Questions à traiter:
a) Répondez à ces questions sur la présentation de VOICE NOISE :
(i) De quel texte d'Anne Carson l'œuvre s'inspire-t-elle ?
(ii) Combien de danseur·ses compte l'ensemble de cette production ?
(iii) Quelles sont les deux productions récentes de Jan Martens réalisées avec de grands groupes ?
b) Recopiez mot pour mot le passage de la présentation de VOICE NOISE qui commence par « VOICE NOISE est » et se poursuit jusqu'à « un pied d'égalité. ».
c) Quels sont les noms de tous les danseur·ses cités dans la présentation de VOICE NOISE ?

Texte fourni:
#####
Jan Martens / GRIP
VOICE NOISE
VOICE NOISE donne l’impression de faire partie d’un événement beaucoup plus vaste, dans lequel danseur·ses et voix vont et viennent, dans un déploiement sans fin de trésors musicaux cachés ou oubliés : plus de cent ans de voix de femmes de l’histoire de la musique qui chantent, fredonnent, bercent, crient, murmurent
L'œuvre s'inspire du texte The Gender of Sound qu’Anne Carson a écrit dans les années 1990. Elle y analyse la manière dont les femmes ont été réduites au silence tout au long de l’Histoire, des Grecs anciens à Margaret Thatcher en passant par Gertrude Stein. Elle y décrit à quel point la voix de femmes a été considérée comme superflue, voire comme du bruit irritant.
VOICE NOISE est un happening, un événement partagé aussi bien pour le public que les performeur·ses. Le théâtre devient un espace ouvert indéfini dans lequel regarder et écouter sont mis sur un pied d'égalité.
Après avoir travaillé avec de grands groupes pour ses productions récentes – any attempt will end in crushed bodies and shattered bones et FUTUR PROCHE –, Jan Martens revient à une production pour un plus petit ensemble de six danseur·ses. Certain·es l’ont déjà inspiré par le passé (Steven Michel, Courtney May Robertson et Loeka Willems) et trois autres sont de nouveaux visages (Sue-Yeon Youn, Elisha Mercelina et Mamadou Wagué).
L’obsession de Jan Martens pour les nombres, la géométrie et les schémas rencontre les langages physiques uniques de chacun·e de ses performeur·ses, ce qui conduit à un intérêt redécouvert pour la danse elle-même : en détail et subtilité, dans la redéfinition de la grâce et de l’élégance.
#####
(Entrées issues d'une collecte de données)
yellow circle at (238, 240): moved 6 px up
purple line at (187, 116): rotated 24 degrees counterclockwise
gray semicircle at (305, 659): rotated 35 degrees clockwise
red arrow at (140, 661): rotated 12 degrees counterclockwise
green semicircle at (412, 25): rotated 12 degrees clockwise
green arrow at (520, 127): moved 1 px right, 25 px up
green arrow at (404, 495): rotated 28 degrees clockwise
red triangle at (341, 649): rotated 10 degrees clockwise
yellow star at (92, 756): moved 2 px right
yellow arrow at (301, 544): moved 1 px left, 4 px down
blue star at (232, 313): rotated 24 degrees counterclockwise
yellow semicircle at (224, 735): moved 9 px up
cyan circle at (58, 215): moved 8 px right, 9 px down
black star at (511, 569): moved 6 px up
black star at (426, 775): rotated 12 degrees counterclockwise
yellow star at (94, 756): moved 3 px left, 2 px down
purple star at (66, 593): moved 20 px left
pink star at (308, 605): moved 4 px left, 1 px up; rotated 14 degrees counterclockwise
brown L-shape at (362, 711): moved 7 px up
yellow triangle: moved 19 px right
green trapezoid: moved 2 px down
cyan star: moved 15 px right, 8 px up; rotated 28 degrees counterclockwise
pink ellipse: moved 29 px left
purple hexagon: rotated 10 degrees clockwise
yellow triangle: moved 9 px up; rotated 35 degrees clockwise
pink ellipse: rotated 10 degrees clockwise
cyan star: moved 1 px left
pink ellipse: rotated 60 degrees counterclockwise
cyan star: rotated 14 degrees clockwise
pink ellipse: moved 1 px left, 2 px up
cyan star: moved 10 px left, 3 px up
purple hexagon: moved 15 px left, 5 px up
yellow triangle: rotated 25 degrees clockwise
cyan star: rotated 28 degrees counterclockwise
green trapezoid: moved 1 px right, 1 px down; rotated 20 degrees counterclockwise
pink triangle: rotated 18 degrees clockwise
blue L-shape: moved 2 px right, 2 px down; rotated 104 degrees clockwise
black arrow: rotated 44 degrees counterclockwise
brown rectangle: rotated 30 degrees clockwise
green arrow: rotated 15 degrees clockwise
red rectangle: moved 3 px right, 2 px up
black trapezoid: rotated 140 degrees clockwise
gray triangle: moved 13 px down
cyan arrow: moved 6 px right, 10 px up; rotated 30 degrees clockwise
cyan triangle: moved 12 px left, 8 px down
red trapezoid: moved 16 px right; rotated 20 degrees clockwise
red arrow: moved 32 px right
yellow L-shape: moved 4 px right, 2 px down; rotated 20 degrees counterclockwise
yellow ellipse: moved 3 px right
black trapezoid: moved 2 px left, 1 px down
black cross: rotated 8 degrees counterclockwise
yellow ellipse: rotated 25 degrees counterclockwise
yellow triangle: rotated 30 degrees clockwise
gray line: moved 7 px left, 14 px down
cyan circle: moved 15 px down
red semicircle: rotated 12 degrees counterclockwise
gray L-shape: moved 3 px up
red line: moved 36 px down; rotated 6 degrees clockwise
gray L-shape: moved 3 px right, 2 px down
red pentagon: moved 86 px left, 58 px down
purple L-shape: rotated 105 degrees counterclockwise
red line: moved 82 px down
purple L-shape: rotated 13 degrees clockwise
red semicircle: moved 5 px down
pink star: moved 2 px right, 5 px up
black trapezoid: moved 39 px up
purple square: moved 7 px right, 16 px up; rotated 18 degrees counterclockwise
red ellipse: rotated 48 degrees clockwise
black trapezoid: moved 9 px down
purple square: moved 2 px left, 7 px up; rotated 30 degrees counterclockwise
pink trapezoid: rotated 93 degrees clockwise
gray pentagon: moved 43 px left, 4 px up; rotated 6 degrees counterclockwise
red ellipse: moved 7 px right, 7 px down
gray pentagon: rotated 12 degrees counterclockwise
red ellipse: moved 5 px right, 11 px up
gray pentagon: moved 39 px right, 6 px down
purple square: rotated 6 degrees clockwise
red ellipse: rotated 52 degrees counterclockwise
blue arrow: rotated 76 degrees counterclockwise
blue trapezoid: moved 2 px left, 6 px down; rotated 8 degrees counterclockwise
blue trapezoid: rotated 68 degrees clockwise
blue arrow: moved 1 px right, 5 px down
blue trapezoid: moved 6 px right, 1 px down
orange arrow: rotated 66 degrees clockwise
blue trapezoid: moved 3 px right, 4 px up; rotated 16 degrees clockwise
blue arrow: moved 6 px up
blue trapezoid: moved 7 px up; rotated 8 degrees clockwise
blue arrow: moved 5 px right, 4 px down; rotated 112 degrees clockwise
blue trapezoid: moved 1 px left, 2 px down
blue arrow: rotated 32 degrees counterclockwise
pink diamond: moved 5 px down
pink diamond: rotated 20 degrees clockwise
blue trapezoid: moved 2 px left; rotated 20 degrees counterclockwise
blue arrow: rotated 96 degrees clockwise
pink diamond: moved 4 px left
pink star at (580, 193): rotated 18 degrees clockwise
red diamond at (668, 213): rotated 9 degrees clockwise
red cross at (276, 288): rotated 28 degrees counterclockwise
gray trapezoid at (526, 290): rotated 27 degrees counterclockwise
#####
Réponses rédigées:
a)
(i) The Gender of Sound
(ii) Six
(iii) any attempt will end in crushed bodies and shattered bones et FUTUR PROCHE

b)
VOICE NOISE est un happening, un événement partagé aussi bien pour le public que les performeur·ses. Le théâtre devient un espace ouvert indéfini dans lequel regarder et écouter sont mis sur un pied d'égalité.

c) Steven Michel, Courtney May Robertson, Loeka Willems, Sue-Yeon Youn, Elisha Mercelina, Mamadou Wagué